A home or a tombstone
It seems that both Israelis and Palestinians share the tragic attitude that says that a home is a monument.
By Amalia Rosenblum Tags: Jerusalem Israel news Tel AvivLast week, at an event at the Tel Aviv Fairgrounds, hundreds of young people joined a new "purchasing group" set to build high-rise apartment buildings in that city. Meanwhile, in Jerusalem, a storm was brewing over a plan to demolish homes in Silwan. Ostensibly, these are the two extremes of Israeli life: Glittering towers in the big city on the one hand, and confrontations between settlers and Palestinians on the other. But actually, those extremes have a common element: the centrality of the home as a symbol in Israeli society.
A home, in the form of a roof over one's head, is a fundamental human necessity, so it's a central symbol everywhere in the world. The Americans have cliches for it: "There's no place like home" and "Home is where the heart is." And here, Yankele Rotblit has written: "How good it is that you've come home, home - that's really all there is." But what is that "all"? What exactly does "home" mean to us?
Home is warmth, stability, family. Home is where you live. But do these values explain fully why it's so important for us to own our homes? The towers up for sale at the Fairgrounds event don't yet have all the necessary permits; still, the organizers said, every two minutes a new customer joined the purchasing group. Today you need more than 100 average monthly salaries to buy a typical apartment in Israel, but according to the Central Bureau of Statistics, this has not prevented 69 percent of households from owning their homes. This is one of the highest rates in the world. In Germany the figure is only 42 percent, in Denmark 51 percent, in France 55 percent and in Austria 56 percent.
It's true that it's customary to regard buying a home as an investment, although according to a recent Technion study, in Israel you're better off economically renting than buying. It's also true that we wandered the globe for 2,000 years and we want, just for a moment, the security of owning a place where we can take off our shoes without the fear of being forced to move out. However, it's also possible that the lust for one's own home is driven by a darker belief, a belief that finds expression in buying and building homes for ourselves but sealing them up or demolishing them for others.
This is because hiding away among all the pleasant and sentimental emotions evoked by the notion of a home is a primeval belief that home is not only a shelter but also the force of life itself. It's as if someone who buys a house gains eternal life, and someone whose house is demolished is wiped off the face of the earth. This not entirely conscious belief gets us into trouble. It fuels our readiness to mobilize for an enormous economic effort to become homeowners, and it ignites the impulse to destroy thousands of homes in the West Bank and East Jerusalem as a punishment, or because they were built without a permit - permits that are impossible to obtain.

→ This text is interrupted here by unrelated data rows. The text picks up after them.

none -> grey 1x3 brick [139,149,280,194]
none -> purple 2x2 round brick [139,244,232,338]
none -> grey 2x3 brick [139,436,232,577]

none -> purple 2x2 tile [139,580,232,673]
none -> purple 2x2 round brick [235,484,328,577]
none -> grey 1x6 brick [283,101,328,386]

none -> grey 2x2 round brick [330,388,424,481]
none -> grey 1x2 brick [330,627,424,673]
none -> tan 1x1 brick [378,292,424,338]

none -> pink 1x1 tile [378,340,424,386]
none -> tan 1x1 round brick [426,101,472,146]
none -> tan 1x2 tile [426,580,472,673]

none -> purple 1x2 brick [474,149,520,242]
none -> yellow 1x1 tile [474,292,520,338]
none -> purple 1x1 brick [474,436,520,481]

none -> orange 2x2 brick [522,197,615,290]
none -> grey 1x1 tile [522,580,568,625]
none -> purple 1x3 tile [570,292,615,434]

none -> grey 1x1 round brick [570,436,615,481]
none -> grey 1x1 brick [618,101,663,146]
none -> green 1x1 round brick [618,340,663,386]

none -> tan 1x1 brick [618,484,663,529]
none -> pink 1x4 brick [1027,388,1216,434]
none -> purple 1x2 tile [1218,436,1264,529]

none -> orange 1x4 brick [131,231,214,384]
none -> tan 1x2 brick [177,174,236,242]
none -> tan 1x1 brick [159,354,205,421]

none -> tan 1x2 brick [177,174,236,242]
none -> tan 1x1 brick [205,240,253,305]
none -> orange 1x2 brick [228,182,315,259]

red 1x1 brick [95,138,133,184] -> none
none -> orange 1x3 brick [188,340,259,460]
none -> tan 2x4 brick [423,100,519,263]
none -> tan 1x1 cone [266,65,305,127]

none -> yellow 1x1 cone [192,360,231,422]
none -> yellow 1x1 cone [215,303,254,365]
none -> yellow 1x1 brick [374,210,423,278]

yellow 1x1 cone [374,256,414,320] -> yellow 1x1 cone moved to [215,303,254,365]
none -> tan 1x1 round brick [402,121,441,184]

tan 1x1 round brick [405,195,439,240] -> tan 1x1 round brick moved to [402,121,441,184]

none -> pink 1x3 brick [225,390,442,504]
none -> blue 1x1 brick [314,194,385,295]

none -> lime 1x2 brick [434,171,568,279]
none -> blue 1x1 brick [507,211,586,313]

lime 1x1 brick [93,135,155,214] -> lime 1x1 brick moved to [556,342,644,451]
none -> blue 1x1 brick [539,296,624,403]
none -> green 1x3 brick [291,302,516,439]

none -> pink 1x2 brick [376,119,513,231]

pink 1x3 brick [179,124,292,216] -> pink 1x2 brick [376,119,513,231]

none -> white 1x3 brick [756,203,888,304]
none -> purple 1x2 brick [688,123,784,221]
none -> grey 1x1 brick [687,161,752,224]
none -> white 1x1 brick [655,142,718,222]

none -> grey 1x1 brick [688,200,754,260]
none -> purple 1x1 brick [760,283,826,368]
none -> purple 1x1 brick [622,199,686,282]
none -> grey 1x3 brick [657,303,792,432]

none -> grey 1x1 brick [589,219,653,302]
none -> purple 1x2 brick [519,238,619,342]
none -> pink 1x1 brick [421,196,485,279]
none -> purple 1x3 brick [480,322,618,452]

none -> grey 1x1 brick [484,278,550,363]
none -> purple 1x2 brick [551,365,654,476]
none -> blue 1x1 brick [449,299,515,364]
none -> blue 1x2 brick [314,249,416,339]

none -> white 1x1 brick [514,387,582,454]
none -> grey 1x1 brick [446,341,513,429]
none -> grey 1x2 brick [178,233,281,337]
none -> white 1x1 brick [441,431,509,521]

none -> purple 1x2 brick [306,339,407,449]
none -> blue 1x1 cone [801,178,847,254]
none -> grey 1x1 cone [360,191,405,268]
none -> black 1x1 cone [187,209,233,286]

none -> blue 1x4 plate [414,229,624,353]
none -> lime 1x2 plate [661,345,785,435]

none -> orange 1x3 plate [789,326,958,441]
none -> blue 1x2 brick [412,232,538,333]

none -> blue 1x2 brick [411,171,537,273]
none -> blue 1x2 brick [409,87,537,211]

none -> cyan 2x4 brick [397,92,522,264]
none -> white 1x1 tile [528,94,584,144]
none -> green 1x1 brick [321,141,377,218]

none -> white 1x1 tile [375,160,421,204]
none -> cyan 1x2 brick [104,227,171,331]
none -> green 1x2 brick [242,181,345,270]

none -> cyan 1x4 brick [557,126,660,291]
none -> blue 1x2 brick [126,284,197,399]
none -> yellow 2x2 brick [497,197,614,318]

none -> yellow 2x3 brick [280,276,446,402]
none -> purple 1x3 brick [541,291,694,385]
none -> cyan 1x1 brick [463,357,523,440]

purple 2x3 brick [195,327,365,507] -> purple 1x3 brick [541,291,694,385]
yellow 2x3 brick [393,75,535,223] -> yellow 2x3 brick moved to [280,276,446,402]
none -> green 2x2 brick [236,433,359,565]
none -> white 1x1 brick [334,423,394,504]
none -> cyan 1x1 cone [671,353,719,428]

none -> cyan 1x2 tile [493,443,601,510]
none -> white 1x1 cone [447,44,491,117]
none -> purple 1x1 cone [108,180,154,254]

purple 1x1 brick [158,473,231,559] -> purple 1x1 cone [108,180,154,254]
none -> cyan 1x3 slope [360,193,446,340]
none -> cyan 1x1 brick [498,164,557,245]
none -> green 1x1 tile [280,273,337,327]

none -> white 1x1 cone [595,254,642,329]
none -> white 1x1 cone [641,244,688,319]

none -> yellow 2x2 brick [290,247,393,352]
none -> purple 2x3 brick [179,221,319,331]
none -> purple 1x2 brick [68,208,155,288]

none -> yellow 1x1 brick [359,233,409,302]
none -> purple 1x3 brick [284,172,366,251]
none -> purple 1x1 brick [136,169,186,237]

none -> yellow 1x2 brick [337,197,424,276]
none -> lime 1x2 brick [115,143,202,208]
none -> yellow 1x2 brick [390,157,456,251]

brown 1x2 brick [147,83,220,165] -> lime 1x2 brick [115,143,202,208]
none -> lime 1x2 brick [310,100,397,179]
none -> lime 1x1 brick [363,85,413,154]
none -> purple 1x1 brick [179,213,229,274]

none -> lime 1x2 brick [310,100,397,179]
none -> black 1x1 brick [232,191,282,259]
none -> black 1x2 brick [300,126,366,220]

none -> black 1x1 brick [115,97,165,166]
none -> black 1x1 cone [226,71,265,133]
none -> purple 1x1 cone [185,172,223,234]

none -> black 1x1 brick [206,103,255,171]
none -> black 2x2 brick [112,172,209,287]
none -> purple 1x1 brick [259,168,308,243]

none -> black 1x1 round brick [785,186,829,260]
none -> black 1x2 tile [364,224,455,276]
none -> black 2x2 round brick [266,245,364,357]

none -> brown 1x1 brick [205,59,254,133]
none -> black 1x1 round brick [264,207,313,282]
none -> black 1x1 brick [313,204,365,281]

The bind we're in is thus made worse because apparently this concept of a home is prevalent among Israeli Arabs, too. In urban Arab communities in Israel, 92 percent of the people own their own homes - almost the entire population. And "May your house be destroyed" is one of the gravest curses in Arabic.
Tragically, it seems that Israelis and Palestinians share the attitude that a home is proof that its owners exist, or in other words, it's a monument. That is, homes derive their power as an emblem not because they are perceived as a place for living, but because deep inside, we see the home as a place in which to die.